Provided data:

........

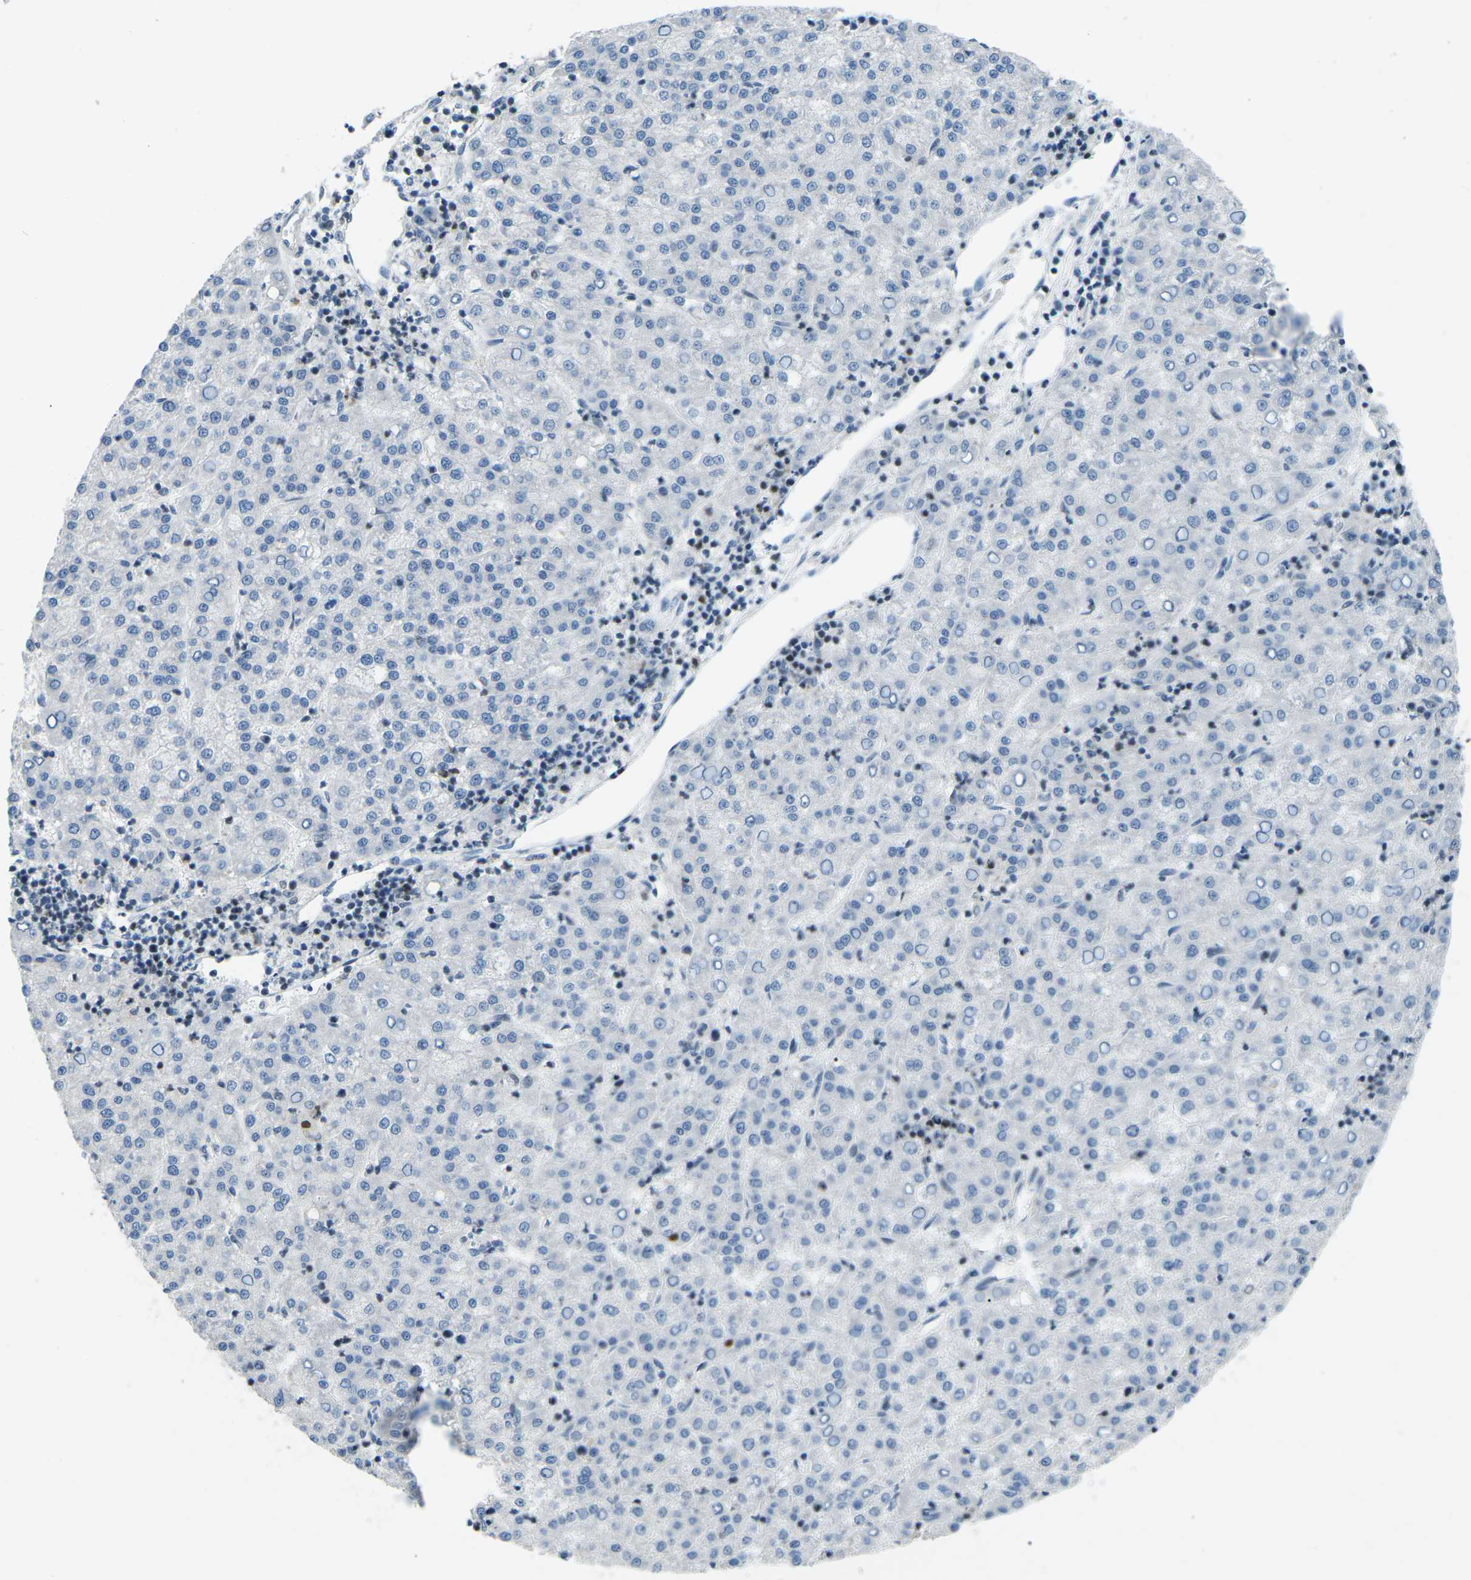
{"staining": {"intensity": "negative", "quantity": "none", "location": "none"}, "tissue": "liver cancer", "cell_type": "Tumor cells", "image_type": "cancer", "snomed": [{"axis": "morphology", "description": "Carcinoma, Hepatocellular, NOS"}, {"axis": "topography", "description": "Liver"}], "caption": "High magnification brightfield microscopy of hepatocellular carcinoma (liver) stained with DAB (3,3'-diaminobenzidine) (brown) and counterstained with hematoxylin (blue): tumor cells show no significant expression.", "gene": "MBNL1", "patient": {"sex": "female", "age": 58}}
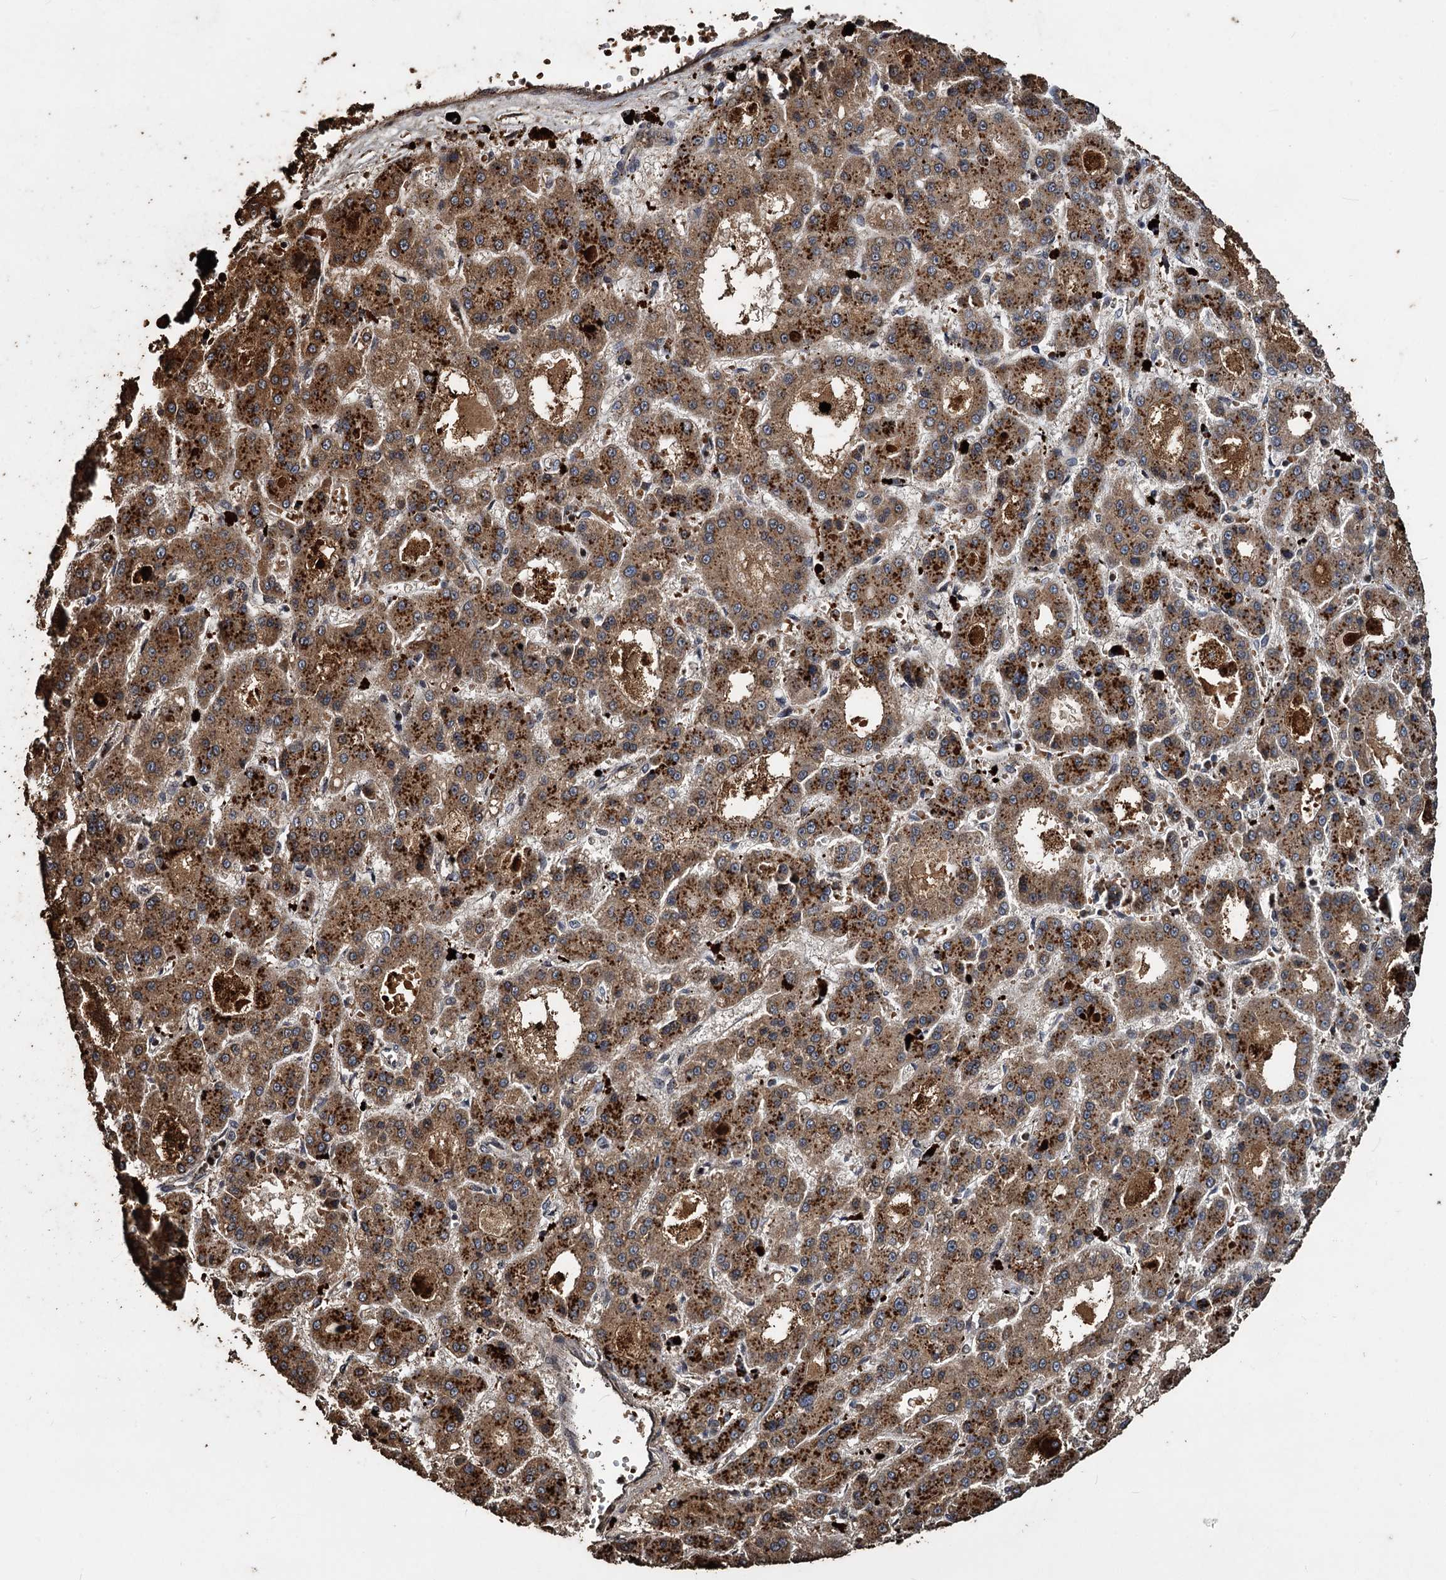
{"staining": {"intensity": "moderate", "quantity": ">75%", "location": "cytoplasmic/membranous"}, "tissue": "liver cancer", "cell_type": "Tumor cells", "image_type": "cancer", "snomed": [{"axis": "morphology", "description": "Carcinoma, Hepatocellular, NOS"}, {"axis": "topography", "description": "Liver"}], "caption": "Liver cancer (hepatocellular carcinoma) tissue reveals moderate cytoplasmic/membranous staining in about >75% of tumor cells, visualized by immunohistochemistry.", "gene": "NOTCH2NLA", "patient": {"sex": "male", "age": 70}}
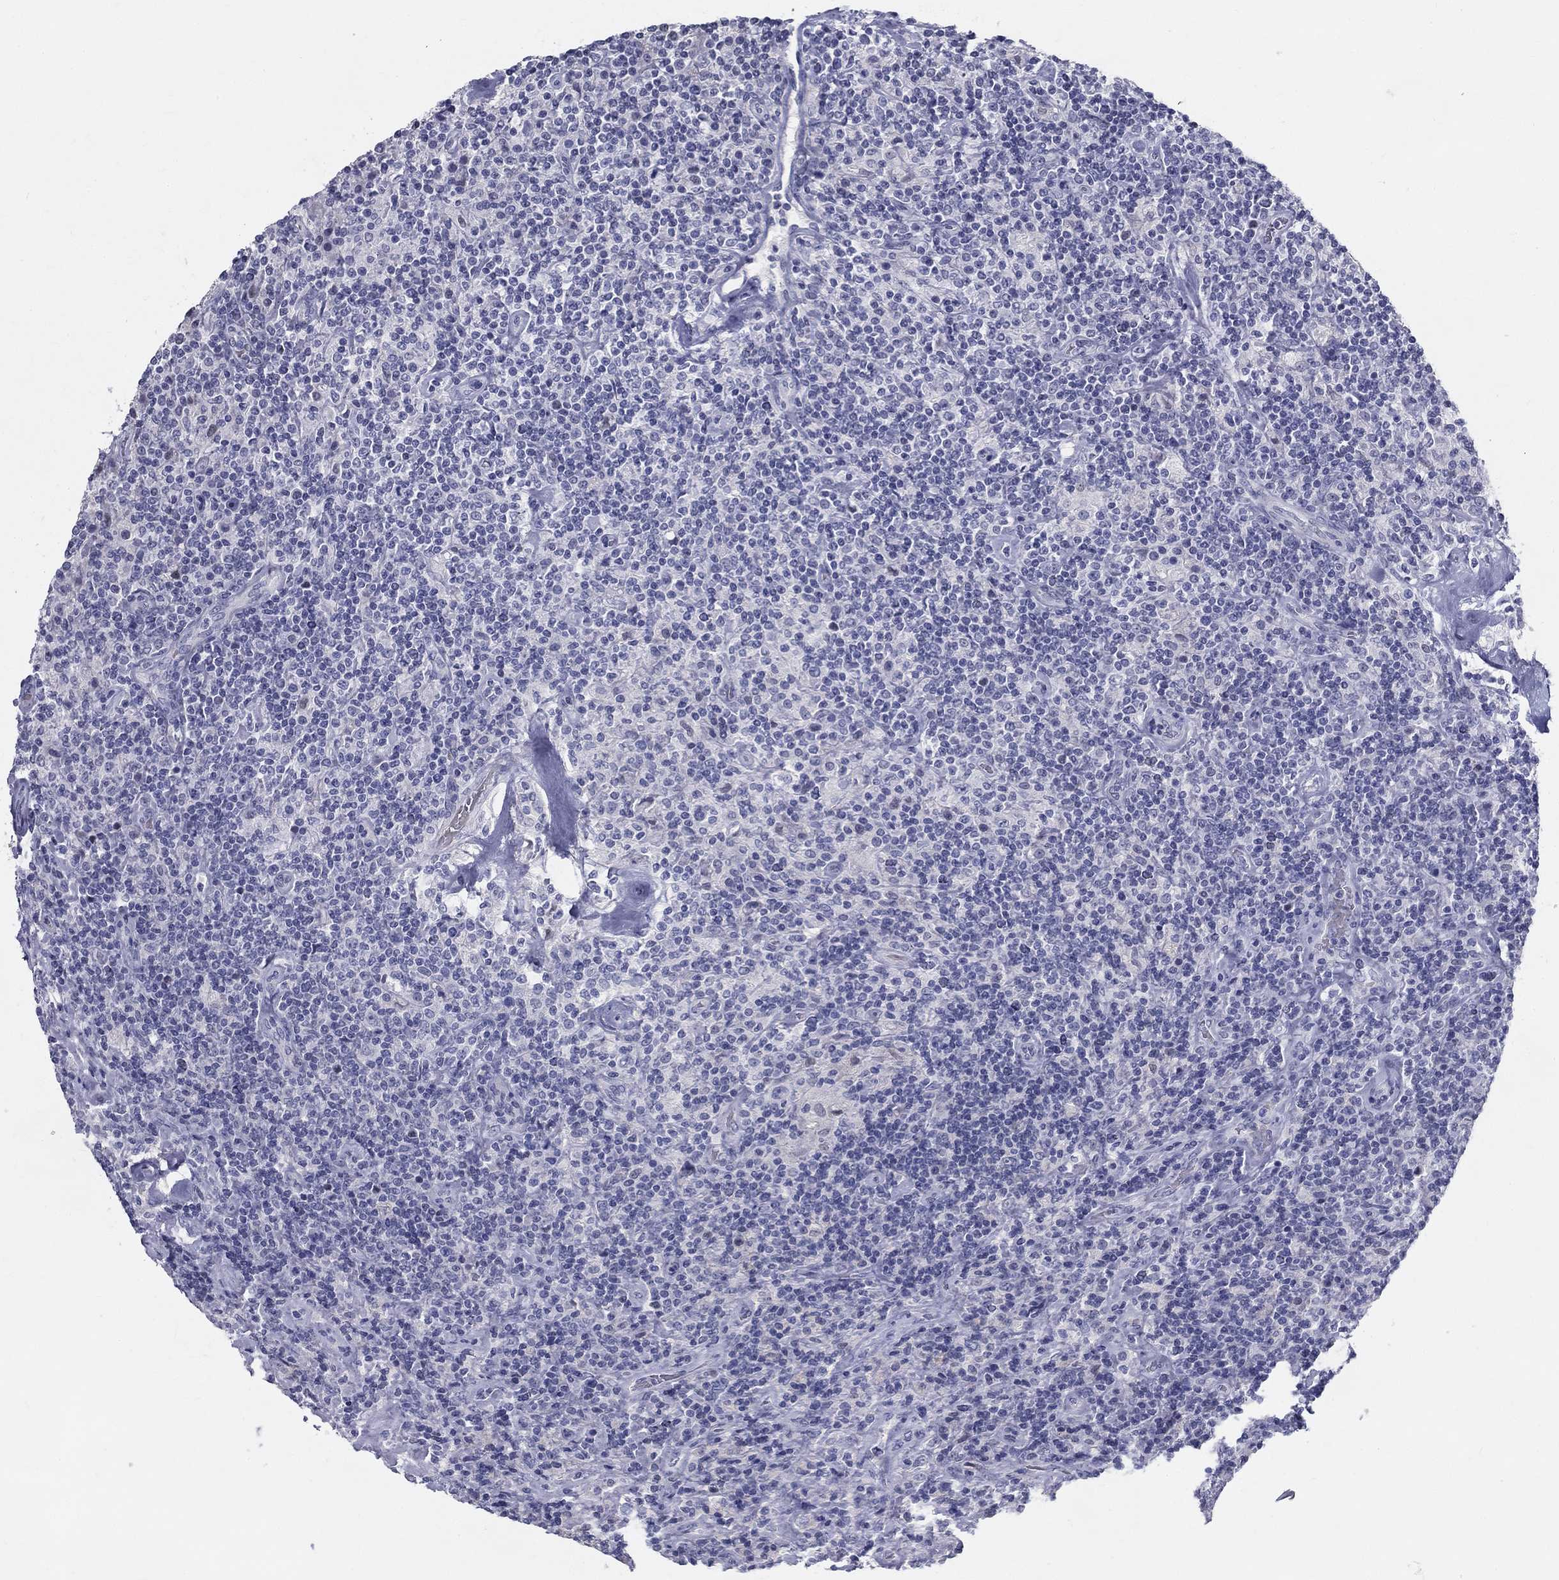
{"staining": {"intensity": "negative", "quantity": "none", "location": "none"}, "tissue": "lymphoma", "cell_type": "Tumor cells", "image_type": "cancer", "snomed": [{"axis": "morphology", "description": "Hodgkin's disease, NOS"}, {"axis": "topography", "description": "Lymph node"}], "caption": "DAB (3,3'-diaminobenzidine) immunohistochemical staining of human lymphoma displays no significant staining in tumor cells. The staining is performed using DAB brown chromogen with nuclei counter-stained in using hematoxylin.", "gene": "GUCA1A", "patient": {"sex": "male", "age": 70}}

........

What is needed: Print the whole listing exactly, please, and keep any images out of it.

Written response:
{"staining": {"intensity": "negative", "quantity": "none", "location": "none"}, "tissue": "liver cancer", "cell_type": "Tumor cells", "image_type": "cancer", "snomed": [{"axis": "morphology", "description": "Carcinoma, Hepatocellular, NOS"}, {"axis": "topography", "description": "Liver"}], "caption": "High magnification brightfield microscopy of hepatocellular carcinoma (liver) stained with DAB (3,3'-diaminobenzidine) (brown) and counterstained with hematoxylin (blue): tumor cells show no significant expression.", "gene": "MBNL1", "patient": {"sex": "female", "age": 58}}
{"staining": {"intensity": "moderate", "quantity": ">75%", "location": "cytoplasmic/membranous"}, "tissue": "liver cancer", "cell_type": "Tumor cells", "image_type": "cancer", "snomed": [{"axis": "morphology", "description": "Carcinoma, Hepatocellular, NOS"}, {"axis": "topography", "description": "Liver"}], "caption": "Liver cancer (hepatocellular carcinoma) tissue reveals moderate cytoplasmic/membranous staining in about >75% of tumor cells, visualized by immunohistochemistry.", "gene": "NOTCH2NLA", "patient": {"sex": "male", "age": 70}}
{"staining": {"intensity": "negative", "quantity": "none", "location": "none"}, "tissue": "lymphoma", "cell_type": "Tumor cells", "image_type": "cancer", "snomed": [{"axis": "morphology", "description": "Hodgkin's disease, NOS"}, {"axis": "topography", "description": "Lymph node"}], "caption": "DAB (3,3'-diaminobenzidine) immunohistochemical staining of human lymphoma displays no significant staining in tumor cells. The staining is performed using DAB brown chromogen with nuclei counter-stained in using hematoxylin.", "gene": "GUCA1A", "patient": {"sex": "male", "age": 70}}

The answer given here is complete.